Cette cohérence envoie un message simple : « voici les URL importantes de mon site ». Si le sitemap annonce une URL alors que la page indique elle-même une autre canonique, vous créez des signaux contradictoires.

Soumettre le sitemap dans Search Console
La soumission permet à Google de connaître l'emplacement du fichier et d'afficher des informations utiles sur sa lecture. Une fois le sitemap connu, Google peut le consulter périodiquement. Il n'est pas nécessaire de le supprimer et de le renvoyer à chaque modification mineure.

Quand le sitemap est-il particulièrement précieux ?
Lors d'un lancement avec beaucoup de nouvelles pages, après une migration, pour une bibliothèque d'articles importante ou lorsque certaines URL sont difficiles à atteindre par navigation. Mais il ne doit jamais servir d'excuse à un mauvais maillage interne.

Un test simple de cohérence
Prenez dix URL du sitemap au hasard. Pour chacune, demandez-vous : la page répond-elle en 200 ? Est-elle réellement publique ? Est-ce l'URL canonique ? Possède-t-elle du contenu utile ? Existe-t-il au moins un lien interne logique qui mène vers elle ? Si plusieurs réponses sont négatives, le problème n'est probablement pas le sitemap mais l'architecture globale.

À retenir
Le sitemap aide à découvrir et comprendre l'inventaire du site. Il ne commande pas Google. Un bon sitemap est propre, cohérent avec les URL canoniques et mis à jour lorsque les contenus changent réellement.

Sources officielles pour aller plus loin
• https://developers.google.com/search/docs/crawling-indexing/sitemaps/overview
• https://developers.google.com/search/docs/fundamentals/how-search-works
• https://developers.google.com/search/docs/crawling-indexing/ask-google-to-recrawl

Google Décrypté — guide indépendant, non affilié à Google.

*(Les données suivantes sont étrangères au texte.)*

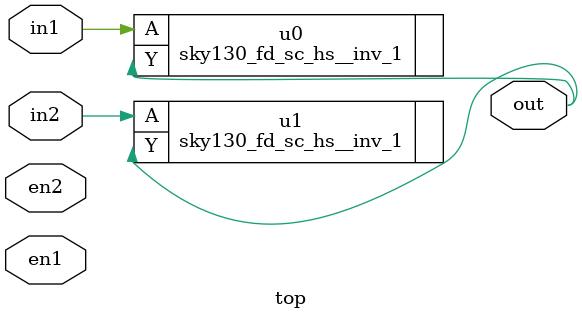
<source format=v>
module top (in1, in2, en1, en2, out);
  input in1, in2, en1, en2;
  output out;

  sky130_fd_sc_hs__inv_1 u0 (.A(in1), .Y(out));
  sky130_fd_sc_hs__inv_1 u1 (.A(in2), .Y(out));

endmodule // top

</source>
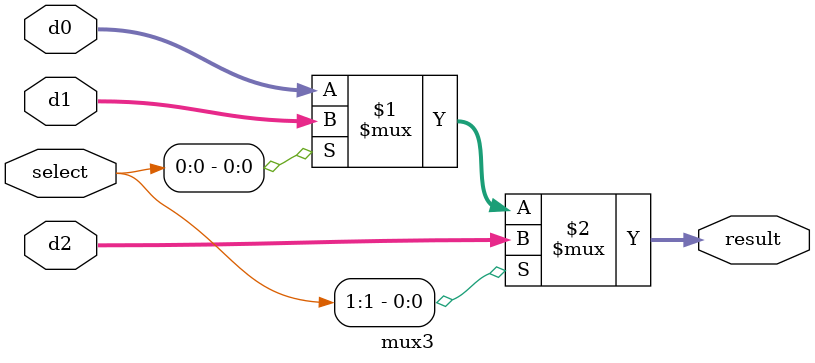
<source format=sv>
`timescale 1ns / 1ps


module mux2#(parameter WIDTH=8)
            (input logic [WIDTH-1:0] d0,d1,
             input logic s,
             output logic [WIDTH-1:0] y);
      assign y=s?d1:d0;
endmodule

module mux3 #(parameter WIDTH=8)

			(input logic [WIDTH-1:0] d0,d1,d2,
			 input logic [1:0] select,
			 output logic [WIDTH-1:0] result);
assign #1 result = select[1] ? d2 : (select[0] ? d1 : d0 );
endmodule

</source>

Cas pratique : un site éditorial qui publie chaque jour
Sur un site qui ajoute régulièrement des articles, le sitemap peut servir de registre propre des nouvelles URL publiques. Le bon réflexe consiste à y faire apparaître la nouvelle adresse canonique une fois l'article publié, puis à mettre à jour lastmod uniquement lorsque le contenu principal évolue réellement. Si une publication est retirée définitivement, il faut aussi nettoyer la cohérence entre la page, les liens internes et le sitemap au lieu de laisser une URL fantôme pendant des mois.

Le sitemap ne doit pas devenir un substitut à la navigation. Un article important doit pouvoir être atteint depuis des catégories, des pages thématiques ou d'autres contenus. Cette double voie — liens internes plus sitemap — rend l'architecture beaucoup plus lisible.

Un autre point utile consiste à surveiller la taille et la stabilité du fichier. Les très gros sites peuvent répartir leurs URL dans plusieurs sitemaps regroupés par un index de sitemaps. Cette organisation facilite la maintenance et permet de repérer plus rapidement quel ensemble contient un problème. L'objectif n'est pas de multiplier les fichiers, mais de garder un inventaire fiable, simple à générer et facile à contrôler.